(Be patient and watch to the end!)
This video was taken last night as I was walking to the bus on my way to a concert by the OSM (Montreal Symphony Orchestra). All the seats were pretty much full; most Montrealers just deal with the weather and do what they were planning to do anyway. At the end there was a standing ovation, and the conductor, Kent Nagano, who is relatively new to the city and already beloved, addressed the audience. "This is a special day for me," he said, "because I have never seen so much snow in my life!" He went on to say that it made him feel like Christmas, and offered a beautiful encore -- Beethoven's Egmont Overture - to the audience as a gift.
I'll probably go to a couple other concerts during the season; my ticket, in the balcony, cost $22.50 which is enough that I/we don't go often but feel we can if there's something we really want to see. Access to cultural events is, obviously, one of the things I most love about being here. Last night's concert included a pre-performance discussion; Arnold Schoenberg's Symphonie de chambre no. 1; Mozart's third violin concerto played by guest soloist Hilary Hahn (the main reason I went); and Beethoven's Fifth Symphony. Nagano is programming all of Beethoven's symphonies during his first two years here, and even though it's so well known and I've heard recordings so many times, this was a really excellent, exciting performance; I don't think I've ever heard it performed live before.
When I arrived, I found my seat next to a man who was alone, and reading L'Art du Bonheur, by the Dalai Lama. I didn't interrupt him but took out my own book and read until the concert began. After the Schoenberg it was clear that there would be a wait until the rest of the orchestra took their places, so I decided to try striking up a conversation and maybe get some French practice. "Que pensez-vous?" I asked. He smiled, and we began talking about modern music, how much concentration it took to listen to it, and about our own musical backgrounds. After Hilary Hahn had played and the intermission began, we continued talking about the Dalai Lama, Montreal as a city, and eventually about where I had come from. All this in French; I was pleased and a little curious because he didn't switch into English; I was getting a good workout in both speaking and listening.
"Oh," he said, finally, still in French, "you speak French well, did you learn back in Vermont?" I rolled my eyes, since I know that's not even close to true, and that I had been blundering along all evening, making plenty of mistakes.

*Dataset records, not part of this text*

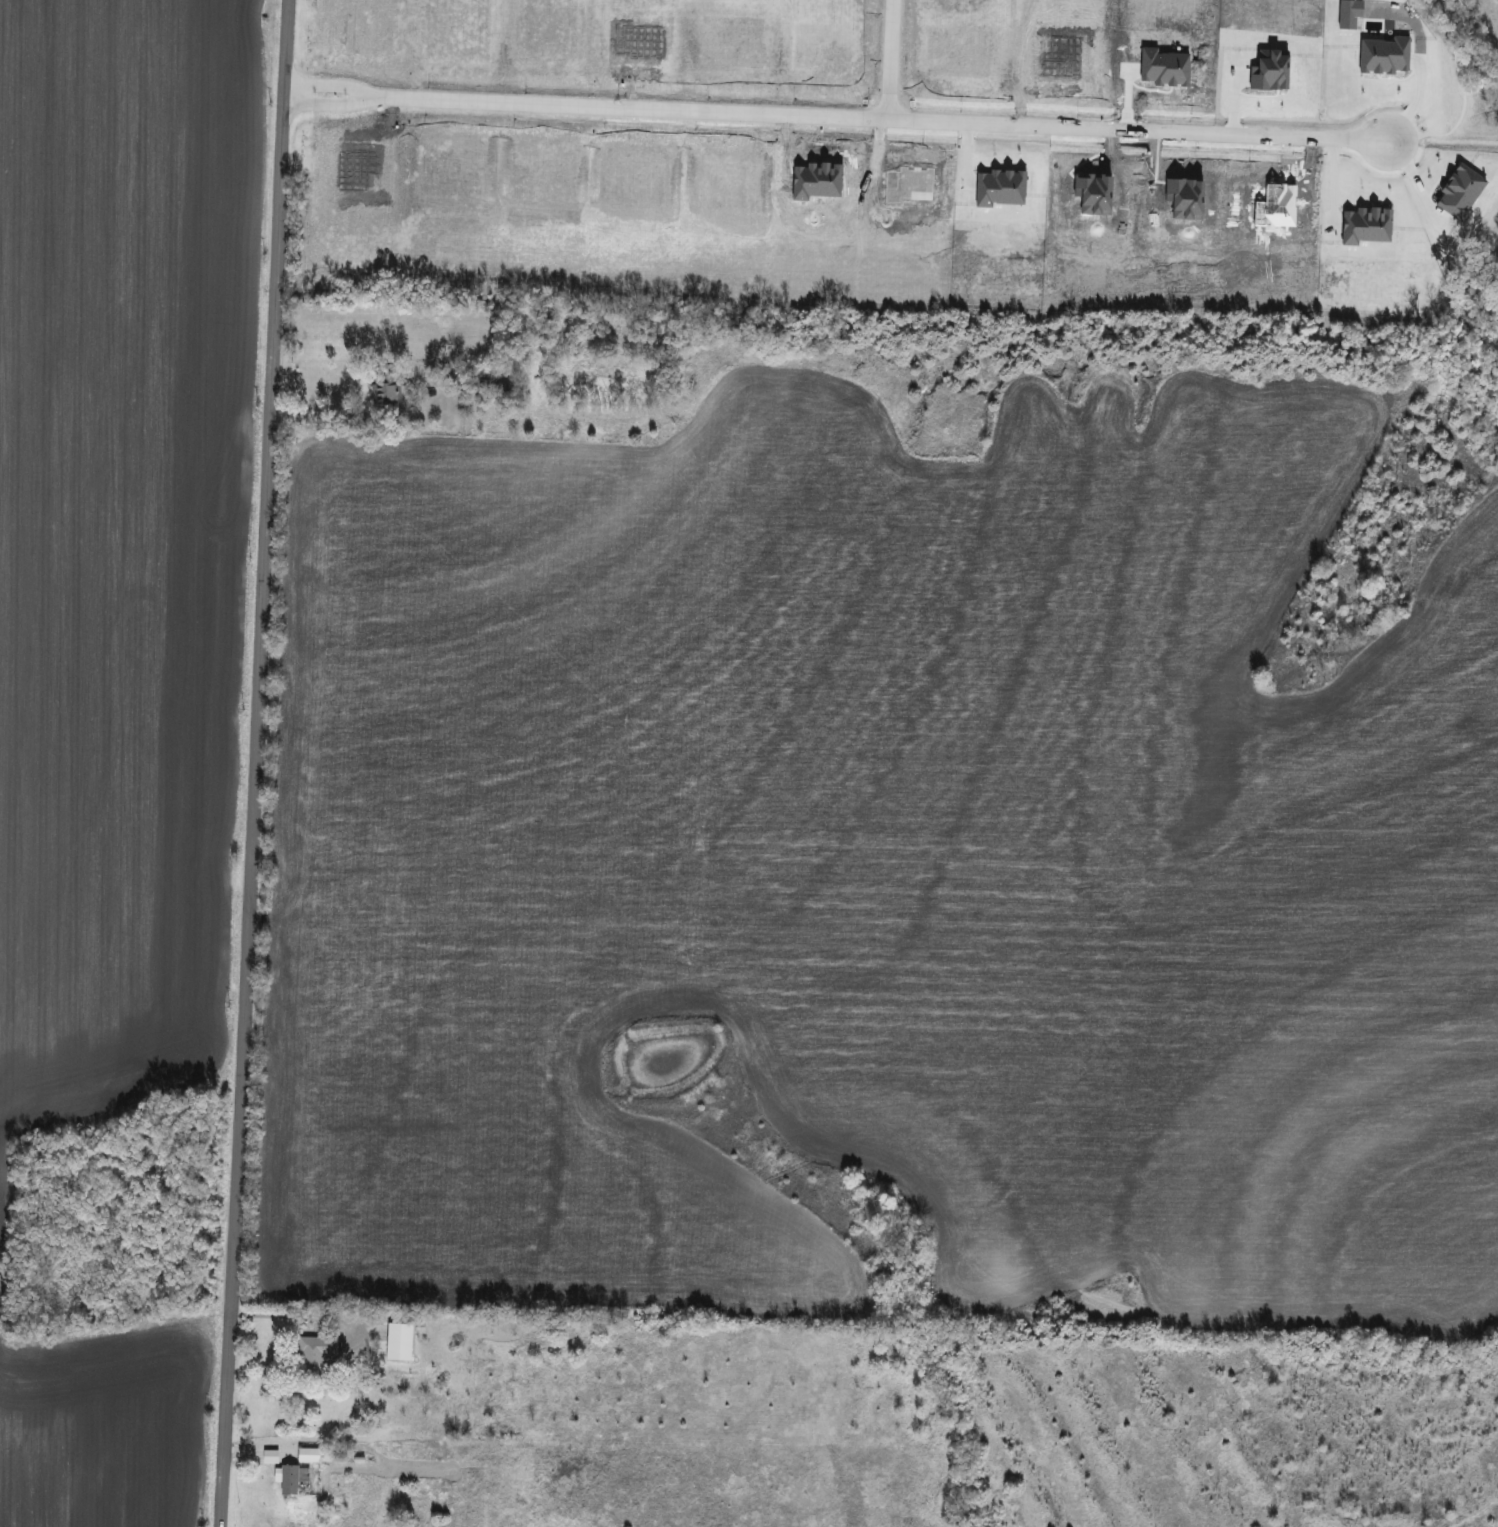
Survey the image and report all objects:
road: (325, 82)
road: (326, 106)
road: (683, 109)
road: (1136, 129)
building: (386, 391)
road: (317, 412)
road: (253, 763)
road: (298, 1311)
building: (397, 1342)
building: (312, 1356)
building: (307, 1455)
building: (291, 1479)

I told him I had studied the language in school but that had been a very long time ago; I was trying to improve and slowly it was getting better. "Vraiment," he said, "vous parlez très bien; je le sais, je suis professeur du francais à McGill!" At which point I wanted to fall down through the balcon, mezzanine, corbeil, and parterre into the underground! Instead I laughed, and from then on we spoke in both French and English, finally saying goodbye as I went off to the metro to go home, and he took off on foot. "Vous êtes au pied?" I asked. "Oui, je suis à pied," he answered, without emphasis on my mistake. I nodded and repeated, "à pied!"